A more nuanced understanding of the nawal could fill in the empty space between the two extremes of their schizophrenia. In other words, identity need not, in fact cannot, be singular, as Western concepts of the self seem to demand. Instead, the self is best understood as taking form in the spaces among the various identities that are enacted by its participation in different realms. By pointing to the empty middle, the Western binary produces absence; the complimentary pair of the nawal, on the other hand, produces presence by pointing to the filled middle of the two joined terms. Xibalbá finally argues that Guatemala must produce indigeneities in the spaces between rather than erase indigeneity in its impossible attempt to define it precisely as a political weapon.
What is lef
t for me to do here then is to extend this notion of translation from the individual to the collective level. Specifically, the village’s collective problems work in a similar way to the complications of identity that beset Concha, Juan, and Pascual. These problems of identity (as opposed to identities) in the postcolonial era speak to the problem of Guatemala as a whole. Xibalbá ultimately defines culture as a series of inevitable translations that stack multiple and often contradictory meanings. Just as on the individual level, however, those meanings or that culture can never coalesce because the only place that meaning is ultimately constructed in the crosscurrents of Guatemala’s mestizaje is in the act of translation itself, the spaces among languages. The mestizo culture of the village in the novel and of de Lión’s San Juan del Obispo comes to be, or is always becoming, only in the space between.

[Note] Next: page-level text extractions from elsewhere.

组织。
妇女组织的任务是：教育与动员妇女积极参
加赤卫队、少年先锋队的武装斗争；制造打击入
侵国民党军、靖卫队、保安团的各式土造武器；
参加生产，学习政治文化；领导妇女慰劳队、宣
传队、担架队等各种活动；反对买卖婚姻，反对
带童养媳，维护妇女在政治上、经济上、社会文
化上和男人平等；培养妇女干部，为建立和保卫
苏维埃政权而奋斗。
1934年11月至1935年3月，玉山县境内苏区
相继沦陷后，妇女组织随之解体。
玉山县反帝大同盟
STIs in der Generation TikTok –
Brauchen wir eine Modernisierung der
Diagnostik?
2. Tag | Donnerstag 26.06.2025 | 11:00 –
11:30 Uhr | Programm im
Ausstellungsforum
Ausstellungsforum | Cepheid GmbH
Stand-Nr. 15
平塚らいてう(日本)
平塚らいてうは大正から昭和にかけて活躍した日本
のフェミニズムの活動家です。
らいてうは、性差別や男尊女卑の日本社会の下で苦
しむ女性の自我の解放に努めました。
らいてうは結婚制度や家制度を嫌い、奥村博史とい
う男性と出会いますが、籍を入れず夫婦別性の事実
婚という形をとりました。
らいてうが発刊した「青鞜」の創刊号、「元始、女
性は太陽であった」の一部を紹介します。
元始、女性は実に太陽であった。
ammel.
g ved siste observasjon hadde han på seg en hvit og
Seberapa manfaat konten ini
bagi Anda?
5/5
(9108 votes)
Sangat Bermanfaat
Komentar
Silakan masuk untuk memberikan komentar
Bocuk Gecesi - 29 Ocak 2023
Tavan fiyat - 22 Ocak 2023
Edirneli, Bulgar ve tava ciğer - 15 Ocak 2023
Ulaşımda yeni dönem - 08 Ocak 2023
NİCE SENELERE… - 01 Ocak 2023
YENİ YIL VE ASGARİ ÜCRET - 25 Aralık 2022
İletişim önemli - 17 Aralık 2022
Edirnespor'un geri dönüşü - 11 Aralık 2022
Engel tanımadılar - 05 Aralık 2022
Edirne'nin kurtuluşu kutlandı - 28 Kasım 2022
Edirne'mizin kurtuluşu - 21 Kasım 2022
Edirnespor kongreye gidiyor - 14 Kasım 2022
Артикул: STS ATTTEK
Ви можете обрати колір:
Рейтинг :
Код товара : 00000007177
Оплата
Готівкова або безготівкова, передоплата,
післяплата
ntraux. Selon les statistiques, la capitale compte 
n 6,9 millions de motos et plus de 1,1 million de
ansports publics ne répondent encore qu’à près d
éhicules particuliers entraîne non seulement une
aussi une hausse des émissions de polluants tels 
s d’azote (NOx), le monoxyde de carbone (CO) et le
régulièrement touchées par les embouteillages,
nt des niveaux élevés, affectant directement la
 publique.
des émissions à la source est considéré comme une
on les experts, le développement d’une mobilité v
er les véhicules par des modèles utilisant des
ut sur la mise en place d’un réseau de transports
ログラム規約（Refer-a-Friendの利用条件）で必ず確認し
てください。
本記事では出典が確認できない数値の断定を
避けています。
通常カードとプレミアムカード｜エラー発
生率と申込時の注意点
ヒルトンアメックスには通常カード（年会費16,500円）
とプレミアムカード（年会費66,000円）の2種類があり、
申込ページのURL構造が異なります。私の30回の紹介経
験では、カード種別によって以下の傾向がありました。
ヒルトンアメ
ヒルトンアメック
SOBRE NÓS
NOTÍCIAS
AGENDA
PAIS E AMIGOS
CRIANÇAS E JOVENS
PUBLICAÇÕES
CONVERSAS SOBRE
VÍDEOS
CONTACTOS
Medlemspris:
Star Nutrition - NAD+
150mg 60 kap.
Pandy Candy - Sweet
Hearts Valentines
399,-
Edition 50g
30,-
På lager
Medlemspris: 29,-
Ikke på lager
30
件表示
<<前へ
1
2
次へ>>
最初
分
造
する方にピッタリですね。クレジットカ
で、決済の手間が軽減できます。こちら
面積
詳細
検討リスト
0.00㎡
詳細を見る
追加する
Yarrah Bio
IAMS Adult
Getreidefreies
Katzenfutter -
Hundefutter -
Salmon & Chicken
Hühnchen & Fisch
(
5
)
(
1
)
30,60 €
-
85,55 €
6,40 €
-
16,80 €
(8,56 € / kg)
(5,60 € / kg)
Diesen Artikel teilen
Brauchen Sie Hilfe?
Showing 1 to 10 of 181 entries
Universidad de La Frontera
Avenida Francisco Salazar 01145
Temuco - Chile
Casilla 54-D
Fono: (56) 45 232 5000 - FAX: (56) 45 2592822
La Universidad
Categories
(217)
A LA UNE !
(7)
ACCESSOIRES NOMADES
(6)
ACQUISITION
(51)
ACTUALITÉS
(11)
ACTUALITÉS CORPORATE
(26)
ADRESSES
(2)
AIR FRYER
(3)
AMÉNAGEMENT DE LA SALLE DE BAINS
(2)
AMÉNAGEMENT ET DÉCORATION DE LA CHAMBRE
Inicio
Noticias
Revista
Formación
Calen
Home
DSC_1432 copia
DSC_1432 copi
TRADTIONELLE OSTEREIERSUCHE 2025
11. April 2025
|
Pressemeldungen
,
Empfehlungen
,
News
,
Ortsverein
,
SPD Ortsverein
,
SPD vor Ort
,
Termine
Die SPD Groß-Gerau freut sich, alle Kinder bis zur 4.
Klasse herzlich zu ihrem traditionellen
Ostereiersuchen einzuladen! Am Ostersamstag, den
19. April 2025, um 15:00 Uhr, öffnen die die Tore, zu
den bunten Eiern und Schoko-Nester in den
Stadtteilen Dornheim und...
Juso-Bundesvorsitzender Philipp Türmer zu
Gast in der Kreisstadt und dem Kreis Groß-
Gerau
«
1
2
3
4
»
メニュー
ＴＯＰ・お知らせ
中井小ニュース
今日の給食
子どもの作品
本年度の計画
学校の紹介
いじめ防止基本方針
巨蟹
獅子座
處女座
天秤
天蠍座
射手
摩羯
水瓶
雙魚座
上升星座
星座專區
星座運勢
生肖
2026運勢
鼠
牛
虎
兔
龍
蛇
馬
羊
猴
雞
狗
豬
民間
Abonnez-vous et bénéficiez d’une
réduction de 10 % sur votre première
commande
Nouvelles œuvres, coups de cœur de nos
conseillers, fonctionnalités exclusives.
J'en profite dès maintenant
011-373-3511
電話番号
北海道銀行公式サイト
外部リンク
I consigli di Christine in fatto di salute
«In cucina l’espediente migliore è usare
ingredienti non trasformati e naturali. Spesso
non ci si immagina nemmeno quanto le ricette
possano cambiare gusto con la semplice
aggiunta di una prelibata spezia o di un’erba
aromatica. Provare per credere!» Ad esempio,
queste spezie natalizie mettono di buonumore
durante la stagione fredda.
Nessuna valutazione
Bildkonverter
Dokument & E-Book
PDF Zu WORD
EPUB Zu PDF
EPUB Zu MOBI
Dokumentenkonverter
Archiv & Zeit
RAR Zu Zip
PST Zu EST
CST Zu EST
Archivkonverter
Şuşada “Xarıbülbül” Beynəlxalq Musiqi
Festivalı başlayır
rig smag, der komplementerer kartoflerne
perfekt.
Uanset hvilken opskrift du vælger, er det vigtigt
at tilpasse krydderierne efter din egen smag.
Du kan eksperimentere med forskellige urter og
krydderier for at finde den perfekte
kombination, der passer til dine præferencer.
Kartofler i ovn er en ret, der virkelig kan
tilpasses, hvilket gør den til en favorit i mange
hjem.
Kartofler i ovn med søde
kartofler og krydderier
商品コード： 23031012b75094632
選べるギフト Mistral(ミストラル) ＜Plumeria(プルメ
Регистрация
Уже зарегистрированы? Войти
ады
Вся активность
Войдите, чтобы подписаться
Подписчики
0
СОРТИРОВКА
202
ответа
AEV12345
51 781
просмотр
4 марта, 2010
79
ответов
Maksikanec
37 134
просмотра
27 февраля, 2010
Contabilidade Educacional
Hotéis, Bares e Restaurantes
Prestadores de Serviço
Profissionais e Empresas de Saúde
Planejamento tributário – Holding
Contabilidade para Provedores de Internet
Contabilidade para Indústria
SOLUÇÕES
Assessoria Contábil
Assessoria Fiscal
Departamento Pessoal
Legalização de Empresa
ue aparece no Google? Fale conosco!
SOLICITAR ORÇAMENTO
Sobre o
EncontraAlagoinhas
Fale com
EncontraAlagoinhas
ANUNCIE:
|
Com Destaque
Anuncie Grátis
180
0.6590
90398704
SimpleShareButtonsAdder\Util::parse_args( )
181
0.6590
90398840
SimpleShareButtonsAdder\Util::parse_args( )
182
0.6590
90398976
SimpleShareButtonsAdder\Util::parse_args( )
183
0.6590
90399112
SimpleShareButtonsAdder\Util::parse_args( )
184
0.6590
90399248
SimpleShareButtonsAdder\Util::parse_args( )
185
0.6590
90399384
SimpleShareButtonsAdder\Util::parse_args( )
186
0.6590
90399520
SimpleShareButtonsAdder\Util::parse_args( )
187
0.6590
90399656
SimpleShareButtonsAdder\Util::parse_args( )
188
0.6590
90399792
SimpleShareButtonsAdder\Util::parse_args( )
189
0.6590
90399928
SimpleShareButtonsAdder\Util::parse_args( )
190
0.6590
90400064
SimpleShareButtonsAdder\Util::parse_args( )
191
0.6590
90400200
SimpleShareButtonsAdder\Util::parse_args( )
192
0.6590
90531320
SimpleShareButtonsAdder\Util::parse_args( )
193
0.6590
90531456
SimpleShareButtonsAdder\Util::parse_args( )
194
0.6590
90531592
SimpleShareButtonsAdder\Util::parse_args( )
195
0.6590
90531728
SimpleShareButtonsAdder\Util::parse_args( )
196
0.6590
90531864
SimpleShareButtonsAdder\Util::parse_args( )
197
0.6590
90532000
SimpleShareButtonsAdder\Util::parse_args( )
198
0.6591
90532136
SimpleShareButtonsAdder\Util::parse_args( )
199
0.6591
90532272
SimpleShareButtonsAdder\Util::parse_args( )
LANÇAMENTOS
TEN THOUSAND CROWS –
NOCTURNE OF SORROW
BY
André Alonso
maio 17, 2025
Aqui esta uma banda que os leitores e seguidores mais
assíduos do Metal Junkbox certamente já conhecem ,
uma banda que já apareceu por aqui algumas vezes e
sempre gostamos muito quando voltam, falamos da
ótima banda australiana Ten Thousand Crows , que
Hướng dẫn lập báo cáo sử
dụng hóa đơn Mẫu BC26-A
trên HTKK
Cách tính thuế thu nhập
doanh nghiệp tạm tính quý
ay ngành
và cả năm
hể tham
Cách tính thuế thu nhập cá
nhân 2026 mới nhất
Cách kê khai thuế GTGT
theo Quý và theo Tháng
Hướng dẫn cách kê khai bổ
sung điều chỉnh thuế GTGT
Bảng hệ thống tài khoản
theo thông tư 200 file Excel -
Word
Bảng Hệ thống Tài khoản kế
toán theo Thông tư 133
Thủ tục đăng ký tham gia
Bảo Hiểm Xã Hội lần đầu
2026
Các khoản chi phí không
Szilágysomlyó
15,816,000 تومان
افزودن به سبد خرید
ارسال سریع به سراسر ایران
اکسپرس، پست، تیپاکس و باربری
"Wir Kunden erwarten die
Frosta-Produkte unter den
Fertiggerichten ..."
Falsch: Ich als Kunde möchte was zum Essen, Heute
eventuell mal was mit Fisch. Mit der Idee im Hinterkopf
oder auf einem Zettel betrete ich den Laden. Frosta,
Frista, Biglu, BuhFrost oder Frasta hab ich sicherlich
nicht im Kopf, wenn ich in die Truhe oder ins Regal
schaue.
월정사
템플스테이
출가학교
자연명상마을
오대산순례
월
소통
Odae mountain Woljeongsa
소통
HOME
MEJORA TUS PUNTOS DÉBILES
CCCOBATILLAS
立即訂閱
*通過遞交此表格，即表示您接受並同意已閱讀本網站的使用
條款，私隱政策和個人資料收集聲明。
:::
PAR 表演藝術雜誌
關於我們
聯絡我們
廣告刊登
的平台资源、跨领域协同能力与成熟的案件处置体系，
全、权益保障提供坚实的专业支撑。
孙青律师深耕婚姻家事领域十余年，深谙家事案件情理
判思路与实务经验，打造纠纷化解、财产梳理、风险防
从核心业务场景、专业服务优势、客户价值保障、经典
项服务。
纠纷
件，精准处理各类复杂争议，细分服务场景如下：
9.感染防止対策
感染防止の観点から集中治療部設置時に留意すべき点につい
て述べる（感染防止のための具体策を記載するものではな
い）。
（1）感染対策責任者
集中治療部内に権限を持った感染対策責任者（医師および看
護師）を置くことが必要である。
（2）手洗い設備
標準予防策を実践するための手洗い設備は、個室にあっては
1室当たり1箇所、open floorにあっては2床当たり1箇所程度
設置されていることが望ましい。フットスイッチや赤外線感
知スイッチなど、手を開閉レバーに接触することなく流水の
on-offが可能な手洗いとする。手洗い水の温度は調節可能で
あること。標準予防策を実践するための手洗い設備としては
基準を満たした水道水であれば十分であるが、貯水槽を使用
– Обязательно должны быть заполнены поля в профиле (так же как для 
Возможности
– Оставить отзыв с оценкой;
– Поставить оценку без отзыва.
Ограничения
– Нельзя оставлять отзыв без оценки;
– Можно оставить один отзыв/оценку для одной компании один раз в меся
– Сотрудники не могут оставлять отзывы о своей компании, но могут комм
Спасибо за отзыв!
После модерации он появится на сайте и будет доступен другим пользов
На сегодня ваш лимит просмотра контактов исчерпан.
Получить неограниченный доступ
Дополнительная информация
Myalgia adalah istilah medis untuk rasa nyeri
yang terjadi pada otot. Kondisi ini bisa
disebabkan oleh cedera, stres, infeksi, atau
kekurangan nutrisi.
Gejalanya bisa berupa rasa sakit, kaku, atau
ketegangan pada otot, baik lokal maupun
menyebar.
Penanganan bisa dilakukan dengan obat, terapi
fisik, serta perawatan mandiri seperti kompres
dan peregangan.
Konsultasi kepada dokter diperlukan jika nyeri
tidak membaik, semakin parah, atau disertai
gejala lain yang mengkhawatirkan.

A major problem for the village in the novel is that it finds itself struggling between two poles of cultural identity that, in and of themselves, are both impossible. On the one hand, the legacy of the colonial era of “civilization” has left indelible cultural markers that come from the Spanish/Catholic past/present. On the other hand, their enactments in the current context are neither Spanish nor Roman Catholic as names and symbols imply. Both the language and the religion have changed in adapting to this place at least as much as this place has changed in adapting to them. So, the Spanish/Catholic identity, which stands on one pole of the village’s cultural identity—represented by the village church and its light-skinned Virgen de la Concepción—cannot in itself offer a viable cultural identity for the village because of its ongoing complicity with the racism of the colonial period. The people still look indigenous, not like the Virgen or the various images of Christ in the village church. Allying themselves with this culture is a visual contradiction and a sure path toward a self-deprecating future like the one that brings on the schizophrenia of Juan and Pascual. This culture leaves no healthy space for Concha or for her insistence on her own agency.